## 本文

博士(薬学)
博士(薬学)(はくし〈やくがく〉)は、博士の学位である。薬学に関する専攻分野を修めることによって、日本で授与される学位である。1991年(平成3年)6月30日以前の薬学博士(やくがくはくし)の学位に相当する。
博士(薬学)の学位は、医薬化学、天然物化学、生薬学、薬理学、病理学、薬物動態学、生理学、生化学など薬学に関する専攻分野を修めることによって、日本で授与される学位である。学士(薬学)の学位や、かつての修士(薬学)の学位の上位に当たる。
沿革
編集1991年(平成3年)6月30日以前の日本では、薬学博士の学位が授与されていた。薬学博士の学位は、現在の博士(薬学)の学位とほぼ同じものである。
1887年(明治20年)制定の学位令において、文部大臣より授与される博士の学位として法学博士、医学博士、工学博士、文学博士、理学博士の5つが定められた。薬学のみに限定した博士の学位は存在せず、薬学に関しては理学博士の学位が授与されることになった[1]。ところが、これに反発した薬学者らは、理学博士の学位の授与を打診されても受領を拒否するようになった[1]。

## 提供資料

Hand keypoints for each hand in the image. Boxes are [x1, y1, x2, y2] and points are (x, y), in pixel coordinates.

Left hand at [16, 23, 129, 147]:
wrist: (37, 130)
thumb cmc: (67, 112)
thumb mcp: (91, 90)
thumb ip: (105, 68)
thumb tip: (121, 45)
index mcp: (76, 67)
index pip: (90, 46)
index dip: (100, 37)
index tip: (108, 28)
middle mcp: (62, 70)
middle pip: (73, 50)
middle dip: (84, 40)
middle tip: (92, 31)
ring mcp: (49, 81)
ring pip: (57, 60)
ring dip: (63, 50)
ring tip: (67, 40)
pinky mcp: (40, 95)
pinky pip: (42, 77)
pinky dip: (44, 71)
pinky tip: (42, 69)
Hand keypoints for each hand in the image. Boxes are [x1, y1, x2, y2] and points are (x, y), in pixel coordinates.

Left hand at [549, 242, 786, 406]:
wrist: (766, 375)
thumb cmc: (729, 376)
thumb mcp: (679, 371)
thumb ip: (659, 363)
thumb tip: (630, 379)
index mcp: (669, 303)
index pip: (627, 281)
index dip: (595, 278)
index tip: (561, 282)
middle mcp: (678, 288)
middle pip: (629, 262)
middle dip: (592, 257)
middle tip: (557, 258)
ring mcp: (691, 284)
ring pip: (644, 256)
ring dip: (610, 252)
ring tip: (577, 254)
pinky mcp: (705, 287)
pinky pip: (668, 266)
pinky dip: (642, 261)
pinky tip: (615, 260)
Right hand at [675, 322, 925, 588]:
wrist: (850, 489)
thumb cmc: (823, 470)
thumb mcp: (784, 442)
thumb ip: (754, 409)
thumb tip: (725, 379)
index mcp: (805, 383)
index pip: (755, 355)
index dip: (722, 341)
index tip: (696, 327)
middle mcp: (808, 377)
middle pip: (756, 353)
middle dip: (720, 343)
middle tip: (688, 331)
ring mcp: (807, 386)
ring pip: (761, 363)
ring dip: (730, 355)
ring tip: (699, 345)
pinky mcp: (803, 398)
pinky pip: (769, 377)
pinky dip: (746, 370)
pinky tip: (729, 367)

## やること
1) 博士(薬学)の文章を読んで、次の質問に答えてください。答えにも同じように(a)(b)(c)をつけてください。
(a) 1991年(平成3年)6月30日以前に授与されていた学位は何ですか。
(b) 1887年(明治20年)制定の学位令では、博士の学位はいくつ定められましたか。
(c) 理学博士の学位の授与を打診された薬学者らは、どうするようになりましたか。
2) 次の(a)(b)(c)が博士(薬学)の文章の内容と合っているかどうか、「はい」か「いいえ」で答えてください。それぞれ、決め手になる部分を文章からそのまま抜き出して添えてください。
(a) 博士(薬学)の学位は、学士(薬学)の学位の上位に当たる。
(b) 1887年(明治20年)制定の学位令には、薬学だけに限った博士の学位があった。
(c) 学位令では、博士の学位は文部大臣より授与されると定められた。
3) 博士(薬学)の文章を、最後の文のあとから続けて書いてください。
資料は博士(薬学)の文章とは関係ありません。

## こたえ
1)
(a) 薬学博士
(b) 5つ
(c) 受領を拒否するようになった。

2)
(a) はい。「学士(薬学)の学位や、かつての修士(薬学)の学位の上位に当たる」
(b) いいえ。「薬学のみに限定した博士の学位は存在せず」
(c) はい。「文部大臣より授与される博士の学位として」

3)
1898年(明治31年)の学位令改正により、文部大臣より授与される学位の一つとして薬学博士が追加された。1899年(明治32年)3月27日、長井長義に対して薬学博士の学位が初めて授与された。当時の学位記については徳島大学により保存されている[2]。
他国の学位
編集英語においては、各国による学位制度に違いがあるものの、Doctor of Philosophy(Ph.D.)の一部とDoctor of Pharmacyが、薬学博士に相当する。アメリカ合衆国のDoctor of Pharmacy(Pharm.D.)は薬剤師としての臨床実務の前提となる専門職学位であるが、学位をとることによって薬剤師免許の試験(NAPLEXとMPJE)を受ける資格が与えられる。